Salty and scared

Okay, first things first. That’s not my photo, obviously. That photo is The Wave, Douglas, Isle of Man by Simon Park from the Landscape Photographer of the Year competition in 2012.

I love that photo. I think it’s sexy as hell.

As a kid, I was super privileged. I’ve been to a lot of nice places. Barbados. Mauritius. The Maldives. I’ve swum on the Great Barrier Reef.

But beautiful, azure, calm sea, the kind that’s warm and laps quietly at the shore?

That kind of sea is nice – it’s almost certainly my favourite kind to swim in – but it’s not sexy.

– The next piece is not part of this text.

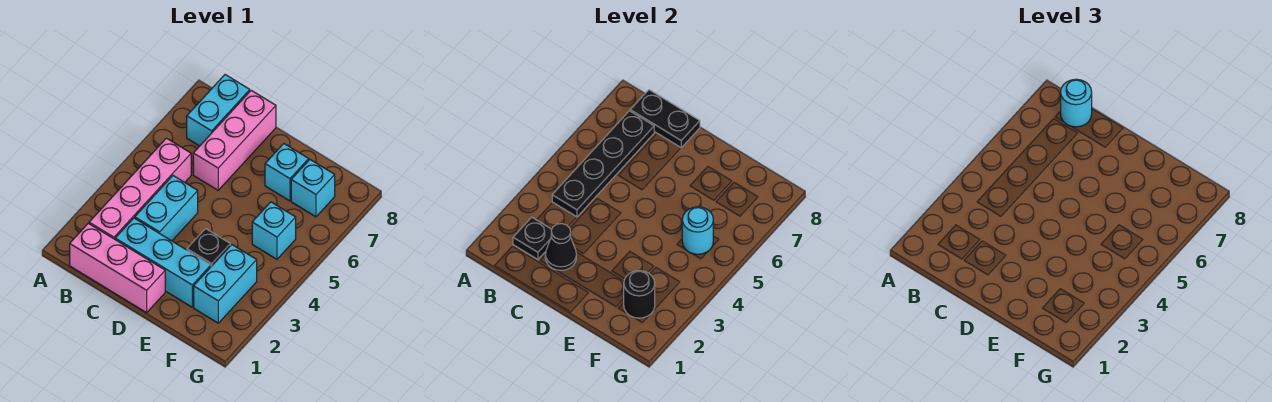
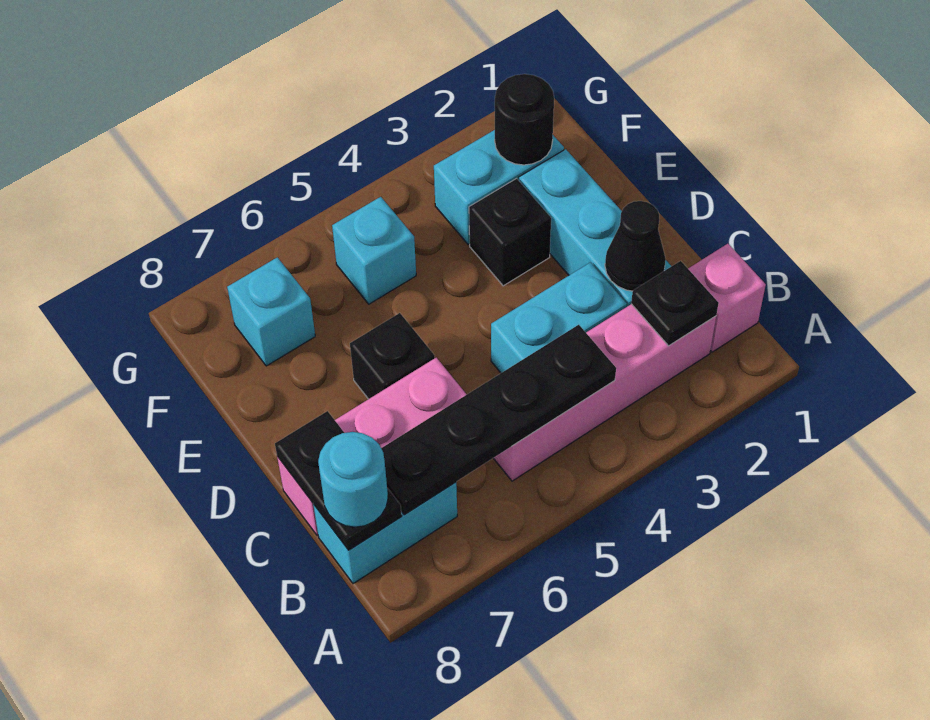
pink brick B1:D1 level 1 -> pink brick B1 level 1
none -> black brick D6 level 1
cyan brick E7 level 1 -> none
cyan round brick F5 level 2 -> none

I wouldn’t describe the sea as a kink of mine (although a certain type of seaside certainly is), and yet it taps into parts of my brain that kink also taps into.

What do I mean by that? I guess rough sea, choppy sea, sea with decent waves, provokes in me a mixture of fear, anticipation and adrenaline rush that I also feel just before I play or before I fuck someone I don’t really know.

I don’t like not knowing what’s under the surface. I don’t like feeling seaweed brush against me. I don’t like the way that, in the sea, my imagination runs away with me in a way that never happens in a swimming pool.

But the swimming pool is symbolic of the kind of relationship I should want, but never seek out. Transparent, calm, safe. The ocean is symbolic of something darker – you think you know what you’re getting into when you wade through the shallows and out into deeper water, but you can never be completely sure.

And that, that not being completely sure? That is what I like.